Indonesia di bawah kepemimpinan Presiden Prabowo Subianto tengah memainkan orkestrasi besar yang menggabungkan kekuatan sains, kedaulatan sumber daya, dan ketangkasan geopolitik. Dari istana hingga ke pelosok desa di NTB, narasi besar ini mulai mewujud dalam kebijakan nyata.
1. Geopolitik: Beli Drone, Jual Kedaulatan?

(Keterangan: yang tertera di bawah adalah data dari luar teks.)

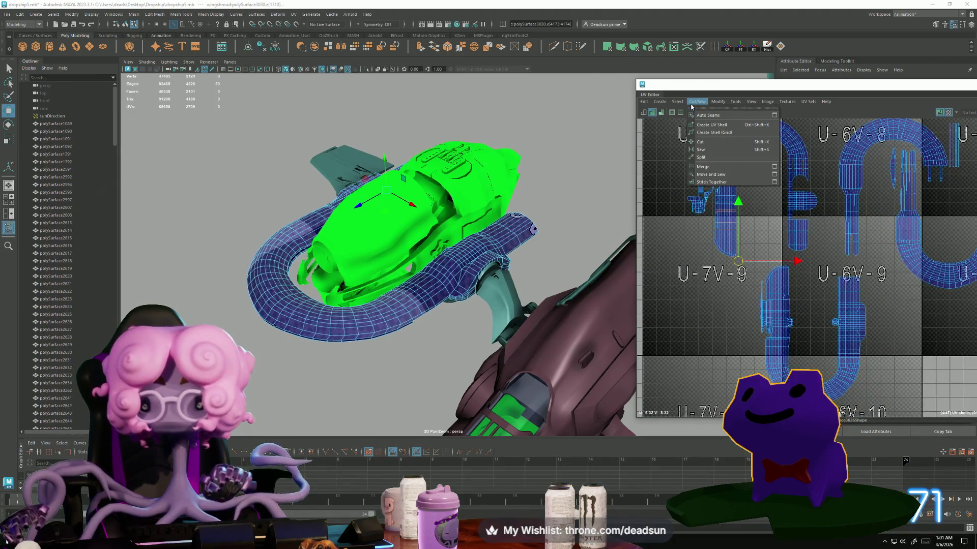
click(711, 175)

Di tengah desakan Donald Trump agar Jakarta memperkuat pengawasan di Laut Cina Selatan (LCS) dengan armada drone buatan AS, Prabowo justru melihat ini sebagai peluang emas untuk memodernisasi alutsista tanpa kehilangan muka. Indonesia tidak sedang menjadi “kaki tangan” Washington, melainkan sedang membayar “premi asuransi” untuk menjaga jalur logistik nikel dan kekayaan Natuna Utara.
2. Ekonomi: OPEC-isasi Nikel dan Hilirisasi Danantara
Langkah berani Kementerian ESDM memangkas produksi nikel menjadi 260 juta ton adalah bukti kedaulatan. Strategi ini telah mendongkrak harga global hingga 17.000 USD/dmt. Kekuatan ini kemudian disuntikkan ke dalam 18 Proyek Hilirisasi Danantara, di mana kampus-kampus di seluruh Indonesia diberikan mandat menjadi pahlawan inovasi melalui injeksi dana riset sebesar Rp4 Triliun.
| Komoditas Strategis | Posisi Global | Dampak ke NTB |
|---|---|---|
| Nikel | Cadangan No. 1 Dunia (21 Juta Metrik Ton) | Standar baru royalti & bagi hasil daerah. |
| Tembaga/Emas | Pemain Utama melalui Freeport & AMMAN | Realisasi Smelter Sumbawa sebagai Hub Industri. |
| Tantangan Utama | Boikot lingkungan (ESG) dari Barat & ketergantungan modal asing (China). | |
Data di atas menunjukkan bahwa Indonesia bukan sekadar pemain receh. Namun, OPEC-isasi nikel akan menjadi senjata makan tuan jika hilirisasi di daerah—termasuk proyek smelter di Sumbawa—hanya menyisakan kerusakan lingkungan tanpa perbaikan kesejahteraan yang signifikan bagi warga NTB.
3. Desa Berdaya vs Alarm Korupsi
Di akar rumput, harapan besar tertumpu pada program Desa Berdaya yang akan dieksekusi Maret 2026. Prestasi NTB menyabet penghargaan Upakarya Wanua Nugraha menjadi bukti bahwa desa bisa berprestasi. Namun, Jamintel Kejagung melempar peringatan keras: 535 kasus korupsi Kades di tahun 2025 adalah noda yang harus dibersihkan melalui integrasi teknologi Jaga Desa.
4. Getnews Strategic Audit: Membedah Saraf Nasional
“Indonesia sedang melakukan transformasi ‘Triple-Threat’: Militer yang tangkas, Kampus yang inovatif, dan Desa yang mandiri. Pak Prabowo tahu betul, NKRI tidak bisa dijaga hanya dengan pidato patriotik; ia butuh drone untuk mengawasi laut, riset triliunan untuk mengolah tanah, dan sistem digital untuk menjaga kejujuran para aparat di desa. Kita bukan lagi kancil yang terjepit, kita adalah kancil yang sudah menguasai algoritma pasar dan radar militer.”
5. Dashboard Kinerja Nasional & Daerah 2026
“Dunia mungkin melihat kita sedang menari mengikuti genderang Amerika atau Tiongkok. Tapi di dalam negeri, kita sedang sibuk memastikan ‘Emak-emak’ melek digital, atlet kita merumput di Jerman, dan nikel kita tidak lagi dijual dengan harga murah. Ternyata, merdeka itu bukan cuma soal bebas dari penjajah, tapi bebas dari ketidaktahuan atas kekayaan sendiri.”
Kejayaan Indonesia di 2045 tidak akan ditentukan oleh seberapa canggih drone yang kita beli atau seberapa mahal harga nikel di pasar London. Ia akan ditentukan oleh apakah sistem ‘Jaga Desa’ mampu menghentikan kebocoran anggaran di tingkat tapak, dan apakah dana riset Rp4 triliun mampu melahirkan penemuan yang membuat industri kita tidak lagi bergantung pada paten asing. Di persimpangan ini, pilihan kita hanya dua: menjadi pemain utama atau sekadar menjadi pasar yang megah.